| PROBLEM DESCRIPTION |
Reproduce all of the material, keeping each line intact.

| RECORDS FOR THE EXERCISE |
============================================================
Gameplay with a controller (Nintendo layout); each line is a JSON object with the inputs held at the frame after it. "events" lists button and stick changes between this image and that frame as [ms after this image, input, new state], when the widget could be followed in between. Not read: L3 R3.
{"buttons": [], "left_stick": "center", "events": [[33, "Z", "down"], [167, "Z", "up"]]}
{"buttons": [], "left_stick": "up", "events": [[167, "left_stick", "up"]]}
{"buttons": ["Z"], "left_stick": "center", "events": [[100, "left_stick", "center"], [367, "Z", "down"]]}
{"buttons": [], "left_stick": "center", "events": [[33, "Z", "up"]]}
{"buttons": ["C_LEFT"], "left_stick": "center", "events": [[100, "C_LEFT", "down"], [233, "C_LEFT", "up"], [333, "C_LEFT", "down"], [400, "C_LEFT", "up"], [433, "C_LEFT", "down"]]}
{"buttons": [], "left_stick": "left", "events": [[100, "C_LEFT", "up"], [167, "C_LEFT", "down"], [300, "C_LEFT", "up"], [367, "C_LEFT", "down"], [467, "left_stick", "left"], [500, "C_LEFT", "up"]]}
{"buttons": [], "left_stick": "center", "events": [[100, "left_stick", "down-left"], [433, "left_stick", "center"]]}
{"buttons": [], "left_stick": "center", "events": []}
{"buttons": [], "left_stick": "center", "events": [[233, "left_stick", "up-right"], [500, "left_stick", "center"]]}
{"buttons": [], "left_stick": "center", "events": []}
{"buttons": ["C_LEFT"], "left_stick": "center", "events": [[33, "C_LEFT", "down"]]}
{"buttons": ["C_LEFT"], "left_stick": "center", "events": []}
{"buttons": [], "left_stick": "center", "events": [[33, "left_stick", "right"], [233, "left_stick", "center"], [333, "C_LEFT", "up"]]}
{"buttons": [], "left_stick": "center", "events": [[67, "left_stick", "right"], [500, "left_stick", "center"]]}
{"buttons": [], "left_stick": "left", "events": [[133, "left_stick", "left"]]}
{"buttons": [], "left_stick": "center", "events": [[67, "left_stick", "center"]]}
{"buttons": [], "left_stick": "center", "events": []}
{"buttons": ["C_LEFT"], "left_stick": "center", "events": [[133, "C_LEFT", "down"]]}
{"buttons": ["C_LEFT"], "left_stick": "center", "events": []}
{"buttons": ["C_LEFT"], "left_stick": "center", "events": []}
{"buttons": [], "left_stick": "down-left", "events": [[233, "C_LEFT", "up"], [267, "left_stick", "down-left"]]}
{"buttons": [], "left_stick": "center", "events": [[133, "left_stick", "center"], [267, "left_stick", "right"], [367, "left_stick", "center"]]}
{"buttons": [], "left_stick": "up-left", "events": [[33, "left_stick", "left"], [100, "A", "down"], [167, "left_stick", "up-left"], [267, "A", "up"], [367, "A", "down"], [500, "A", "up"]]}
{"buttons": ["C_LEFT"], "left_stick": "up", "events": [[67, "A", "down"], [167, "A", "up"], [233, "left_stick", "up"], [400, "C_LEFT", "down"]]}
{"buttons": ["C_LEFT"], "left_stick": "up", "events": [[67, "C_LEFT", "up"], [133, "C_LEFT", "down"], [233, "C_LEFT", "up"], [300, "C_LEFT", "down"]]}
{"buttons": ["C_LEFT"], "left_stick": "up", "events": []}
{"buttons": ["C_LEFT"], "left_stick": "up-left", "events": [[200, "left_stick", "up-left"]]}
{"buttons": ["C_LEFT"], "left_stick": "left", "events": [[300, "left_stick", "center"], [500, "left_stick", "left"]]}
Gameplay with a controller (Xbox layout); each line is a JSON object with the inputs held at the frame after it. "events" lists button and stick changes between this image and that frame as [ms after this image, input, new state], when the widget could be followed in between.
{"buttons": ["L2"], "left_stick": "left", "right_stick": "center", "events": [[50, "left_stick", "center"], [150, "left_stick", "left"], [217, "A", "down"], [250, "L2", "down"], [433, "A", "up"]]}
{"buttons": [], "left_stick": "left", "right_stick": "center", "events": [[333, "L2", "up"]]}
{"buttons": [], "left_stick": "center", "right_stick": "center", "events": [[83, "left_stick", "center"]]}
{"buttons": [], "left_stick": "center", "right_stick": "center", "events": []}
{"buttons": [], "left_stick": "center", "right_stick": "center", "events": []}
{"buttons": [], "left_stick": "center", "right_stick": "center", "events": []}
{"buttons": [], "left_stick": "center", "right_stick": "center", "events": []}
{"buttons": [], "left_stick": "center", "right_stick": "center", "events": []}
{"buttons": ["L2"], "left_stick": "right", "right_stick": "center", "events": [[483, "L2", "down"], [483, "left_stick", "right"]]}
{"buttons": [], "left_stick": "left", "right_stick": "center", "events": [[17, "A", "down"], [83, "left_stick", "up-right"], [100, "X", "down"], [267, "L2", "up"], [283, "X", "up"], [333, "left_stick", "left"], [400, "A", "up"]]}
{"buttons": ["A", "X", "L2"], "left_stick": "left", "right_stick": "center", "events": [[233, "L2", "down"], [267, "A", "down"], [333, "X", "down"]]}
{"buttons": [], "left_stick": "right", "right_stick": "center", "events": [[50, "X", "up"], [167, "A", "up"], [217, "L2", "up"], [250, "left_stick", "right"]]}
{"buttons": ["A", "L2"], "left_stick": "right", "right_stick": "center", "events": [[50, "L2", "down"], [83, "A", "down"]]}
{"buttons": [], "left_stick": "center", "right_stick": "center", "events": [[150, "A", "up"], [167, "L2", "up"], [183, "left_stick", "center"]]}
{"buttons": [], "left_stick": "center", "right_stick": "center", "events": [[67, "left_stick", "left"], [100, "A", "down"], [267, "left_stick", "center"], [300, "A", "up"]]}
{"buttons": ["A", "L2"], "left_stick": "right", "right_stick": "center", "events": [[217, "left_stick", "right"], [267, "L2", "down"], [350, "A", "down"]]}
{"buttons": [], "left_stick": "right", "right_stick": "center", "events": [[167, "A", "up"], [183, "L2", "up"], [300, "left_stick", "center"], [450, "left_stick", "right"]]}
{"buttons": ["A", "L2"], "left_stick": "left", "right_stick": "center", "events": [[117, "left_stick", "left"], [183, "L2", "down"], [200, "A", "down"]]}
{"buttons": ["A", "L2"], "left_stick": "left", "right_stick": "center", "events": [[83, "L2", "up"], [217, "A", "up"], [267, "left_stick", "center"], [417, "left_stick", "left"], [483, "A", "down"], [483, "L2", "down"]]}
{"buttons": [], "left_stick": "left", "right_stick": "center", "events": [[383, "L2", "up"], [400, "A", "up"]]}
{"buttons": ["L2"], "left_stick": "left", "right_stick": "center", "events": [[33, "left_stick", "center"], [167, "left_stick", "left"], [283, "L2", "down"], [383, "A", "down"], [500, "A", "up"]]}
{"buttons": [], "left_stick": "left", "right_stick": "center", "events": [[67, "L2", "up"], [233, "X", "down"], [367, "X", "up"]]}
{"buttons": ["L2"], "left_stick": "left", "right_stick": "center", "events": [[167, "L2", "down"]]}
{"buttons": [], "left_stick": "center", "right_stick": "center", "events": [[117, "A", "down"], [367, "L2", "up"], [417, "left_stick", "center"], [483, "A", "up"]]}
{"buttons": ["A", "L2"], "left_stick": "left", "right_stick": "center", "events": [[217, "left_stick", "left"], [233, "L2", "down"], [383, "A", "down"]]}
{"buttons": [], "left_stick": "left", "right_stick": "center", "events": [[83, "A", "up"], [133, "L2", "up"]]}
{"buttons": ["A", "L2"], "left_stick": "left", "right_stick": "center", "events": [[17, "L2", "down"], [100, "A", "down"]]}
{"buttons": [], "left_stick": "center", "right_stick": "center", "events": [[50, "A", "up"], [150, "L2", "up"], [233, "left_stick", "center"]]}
============================================================
| ANSWER BELOW |
Gameplay with a controller (Nintendo layout); each line is a JSON object with the inputs held at the frame after it. "events" lists button and stick changes between this image and that frame as [ms after this image, input, new state], when the widget could be followed in between. Not read: L3 R3.
{"buttons": [], "left_stick": "center", "events": [[33, "Z", "down"], [167, "Z", "up"]]}
{"buttons": [], "left_stick": "up", "events": [[167, "left_stick", "up"]]}
{"buttons": ["Z"], "left_stick": "center", "events": [[100, "left_stick", "center"], [367, "Z", "down"]]}
{"buttons": [], "left_stick": "center", "events": [[33, "Z", "up"]]}
{"buttons": ["C_LEFT"], "left_stick": "center", "events": [[100, "C_LEFT", "down"], [233, "C_LEFT", "up"], [333, "C_LEFT", "down"], [400, "C_LEFT", "up"], [433, "C_LEFT", "down"]]}
{"buttons": [], "left_stick": "left", "events": [[100, "C_LEFT", "up"], [167, "C_LEFT", "down"], [300, "C_LEFT", "up"], [367, "C_LEFT", "down"], [467, "left_stick", "left"], [500, "C_LEFT", "up"]]}
{"buttons": [], "left_stick": "center", "events": [[100, "left_stick", "down-left"], [433, "left_stick", "center"]]}
{"buttons": [], "left_stick": "center", "events": []}
{"buttons": [], "left_stick": "center", "events": [[233, "left_stick", "up-right"], [500, "left_stick", "center"]]}
{"buttons": [], "left_stick": "center", "events": []}
{"buttons": ["C_LEFT"], "left_stick": "center", "events": [[33, "C_LEFT", "down"]]}
{"buttons": ["C_LEFT"], "left_stick": "center", "events": []}
{"buttons": [], "left_stick": "center", "events": [[33, "left_stick", "right"], [233, "left_stick", "center"], [333, "C_LEFT", "up"]]}
{"buttons": [], "left_stick": "center", "events": [[67, "left_stick", "right"], [500, "left_stick", "center"]]}
{"buttons": [], "left_stick": "left", "events": [[133, "left_stick", "left"]]}
{"buttons": [], "left_stick": "center", "events": [[67, "left_stick", "center"]]}
{"buttons": [], "left_stick": "center", "events": []}
{"buttons": ["C_LEFT"], "left_stick": "center", "events": [[133, "C_LEFT", "down"]]}
{"buttons": ["C_LEFT"], "left_stick": "center", "events": []}
{"buttons": ["C_LEFT"], "left_stick": "center", "events": []}
{"buttons": [], "left_stick": "down-left", "events": [[233, "C_LEFT", "up"], [267, "left_stick", "down-left"]]}
{"buttons": [], "left_stick": "center", "events": [[133, "left_stick", "center"], [267, "left_stick", "right"], [367, "left_stick", "center"]]}
{"buttons": [], "left_stick": "up-left", "events": [[33, "left_stick", "left"], [100, "A", "down"], [167, "left_stick", "up-left"], [267, "A", "up"], [367, "A", "down"], [500, "A", "up"]]}
{"buttons": ["C_LEFT"], "left_stick": "up", "events": [[67, "A", "down"], [167, "A", "up"], [233, "left_stick", "up"], [400, "C_LEFT", "down"]]}
{"buttons": ["C_LEFT"], "left_stick": "up", "events": [[67, "C_LEFT", "up"], [133, "C_LEFT", "down"], [233, "C_LEFT", "up"], [300, "C_LEFT", "down"]]}
{"buttons": ["C_LEFT"], "left_stick": "up", "events": []}
{"buttons": ["C_LEFT"], "left_stick": "up-left", "events": [[200, "left_stick", "up-left"]]}
{"buttons": ["C_LEFT"], "left_stick": "left", "events": [[300, "left_stick", "center"], [500, "left_stick", "left"]]}
Gameplay with a controller (Xbox layout); each line is a JSON object with the inputs held at the frame after it. "events" lists button and stick changes between this image and that frame as [ms after this image, input, new state], when the widget could be followed in between.
{"buttons": ["L2"], "left_stick": "left", "right_stick": "center", "events": [[50, "left_stick", "center"], [150, "left_stick", "left"], [217, "A", "down"], [250, "L2", "down"], [433, "A", "up"]]}
{"buttons": [], "left_stick": "left", "right_stick": "center", "events": [[333, "L2", "up"]]}
{"buttons": [], "left_stick": "center", "right_stick": "center", "events": [[83, "left_stick", "center"]]}
{"buttons": [], "left_stick": "center", "right_stick": "center", "events": []}
{"buttons": [], "left_stick": "center", "right_stick": "center", "events": []}
{"buttons": [], "left_stick": "center", "right_stick": "center", "events": []}
{"buttons": [], "left_stick": "center", "right_stick": "center", "events": []}
{"buttons": [], "left_stick": "center", "right_stick": "center", "events": []}
{"buttons": ["L2"], "left_stick": "right", "right_stick": "center", "events": [[483, "L2", "down"], [483, "left_stick", "right"]]}
{"buttons": [], "left_stick": "left", "right_stick": "center", "events": [[17, "A", "down"], [83, "left_stick", "up-right"], [100, "X", "down"], [267, "L2", "up"], [283, "X", "up"], [333, "left_stick", "left"], [400, "A", "up"]]}
{"buttons": ["A", "X", "L2"], "left_stick": "left", "right_stick": "center", "events": [[233, "L2", "down"], [267, "A", "down"], [333, "X", "down"]]}
{"buttons": [], "left_stick": "right", "right_stick": "center", "events": [[50, "X", "up"], [167, "A", "up"], [217, "L2", "up"], [250, "left_stick", "right"]]}
{"buttons": ["A", "L2"], "left_stick": "right", "right_stick": "center", "events": [[50, "L2", "down"], [83, "A", "down"]]}
{"buttons": [], "left_stick": "center", "right_stick": "center", "events": [[150, "A", "up"], [167, "L2", "up"], [183, "left_stick", "center"]]}
{"buttons": [], "left_stick": "center", "right_stick": "center", "events": [[67, "left_stick", "left"], [100, "A", "down"], [267, "left_stick", "center"], [300, "A", "up"]]}
{"buttons": ["A", "L2"], "left_stick": "right", "right_stick": "center", "events": [[217, "left_stick", "right"], [267, "L2", "down"], [350, "A", "down"]]}
{"buttons": [], "left_stick": "right", "right_stick": "center", "events": [[167, "A", "up"], [183, "L2", "up"], [300, "left_stick", "center"], [450, "left_stick", "right"]]}
{"buttons": ["A", "L2"], "left_stick": "left", "right_stick": "center", "events": [[117, "left_stick", "left"], [183, "L2", "down"], [200, "A", "down"]]}
{"buttons": ["A", "L2"], "left_stick": "left", "right_stick": "center", "events": [[83, "L2", "up"], [217, "A", "up"], [267, "left_stick", "center"], [417, "left_stick", "left"], [483, "A", "down"], [483, "L2", "down"]]}
{"buttons": [], "left_stick": "left", "right_stick": "center", "events": [[383, "L2", "up"], [400, "A", "up"]]}
{"buttons": ["L2"], "left_stick": "left", "right_stick": "center", "events": [[33, "left_stick", "center"], [167, "left_stick", "left"], [283, "L2", "down"], [383, "A", "down"], [500, "A", "up"]]}
{"buttons": [], "left_stick": "left", "right_stick": "center", "events": [[67, "L2", "up"], [233, "X", "down"], [367, "X", "up"]]}
{"buttons": ["L2"], "left_stick": "left", "right_stick": "center", "events": [[167, "L2", "down"]]}
{"buttons": [], "left_stick": "center", "right_stick": "center", "events": [[117, "A", "down"], [367, "L2", "up"], [417, "left_stick", "center"], [483, "A", "up"]]}
{"buttons": ["A", "L2"], "left_stick": "left", "right_stick": "center", "events": [[217, "left_stick", "left"], [233, "L2", "down"], [383, "A", "down"]]}
{"buttons": [], "left_stick": "left", "right_stick": "center", "events": [[83, "A", "up"], [133, "L2", "up"]]}
{"buttons": ["A", "L2"], "left_stick": "left", "right_stick": "center", "events": [[17, "L2", "down"], [100, "A", "down"]]}
{"buttons": [], "left_stick": "center", "right_stick": "center", "events": [[50, "A", "up"], [150, "L2", "up"], [233, "left_stick", "center"]]}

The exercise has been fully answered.